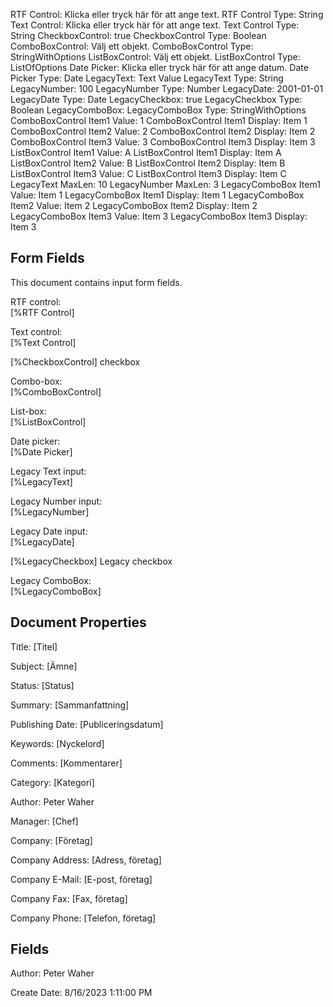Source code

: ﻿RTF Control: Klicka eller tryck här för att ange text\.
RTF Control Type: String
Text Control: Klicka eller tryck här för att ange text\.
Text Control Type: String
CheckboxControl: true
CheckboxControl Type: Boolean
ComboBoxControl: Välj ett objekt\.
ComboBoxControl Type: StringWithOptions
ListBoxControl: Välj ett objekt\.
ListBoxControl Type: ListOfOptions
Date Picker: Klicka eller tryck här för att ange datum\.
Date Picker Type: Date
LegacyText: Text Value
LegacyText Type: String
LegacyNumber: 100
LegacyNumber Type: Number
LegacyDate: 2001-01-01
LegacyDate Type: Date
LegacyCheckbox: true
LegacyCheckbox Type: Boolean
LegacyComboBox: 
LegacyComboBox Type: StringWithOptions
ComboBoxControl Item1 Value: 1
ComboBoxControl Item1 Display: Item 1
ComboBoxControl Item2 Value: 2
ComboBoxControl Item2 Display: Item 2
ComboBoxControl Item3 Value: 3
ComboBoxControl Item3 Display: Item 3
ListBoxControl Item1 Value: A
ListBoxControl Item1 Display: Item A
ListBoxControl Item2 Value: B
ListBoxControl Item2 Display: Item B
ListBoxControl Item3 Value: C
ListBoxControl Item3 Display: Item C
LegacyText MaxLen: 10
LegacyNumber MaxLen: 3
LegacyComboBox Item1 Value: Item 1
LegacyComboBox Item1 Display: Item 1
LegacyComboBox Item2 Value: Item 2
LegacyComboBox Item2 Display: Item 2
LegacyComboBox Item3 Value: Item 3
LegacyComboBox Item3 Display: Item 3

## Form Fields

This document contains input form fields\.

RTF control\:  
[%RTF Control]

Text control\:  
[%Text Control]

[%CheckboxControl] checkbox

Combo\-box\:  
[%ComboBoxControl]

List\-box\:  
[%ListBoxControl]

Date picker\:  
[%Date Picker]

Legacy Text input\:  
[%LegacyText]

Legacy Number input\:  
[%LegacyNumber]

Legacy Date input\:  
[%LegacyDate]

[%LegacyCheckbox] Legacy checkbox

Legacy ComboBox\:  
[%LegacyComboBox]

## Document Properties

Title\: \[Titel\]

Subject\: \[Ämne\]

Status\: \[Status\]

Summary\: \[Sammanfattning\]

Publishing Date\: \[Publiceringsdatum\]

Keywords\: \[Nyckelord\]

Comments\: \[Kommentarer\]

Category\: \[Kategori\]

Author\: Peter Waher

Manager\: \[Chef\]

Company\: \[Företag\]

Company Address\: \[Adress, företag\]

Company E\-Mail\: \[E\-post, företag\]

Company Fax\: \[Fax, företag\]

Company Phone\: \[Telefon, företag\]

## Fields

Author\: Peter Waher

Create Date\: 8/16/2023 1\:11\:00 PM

........

▶ [What you should do]:
If a line in the listing above contains the word "StringWithOptions", include it in your count, then give only the final number.

▶ [Response]:
2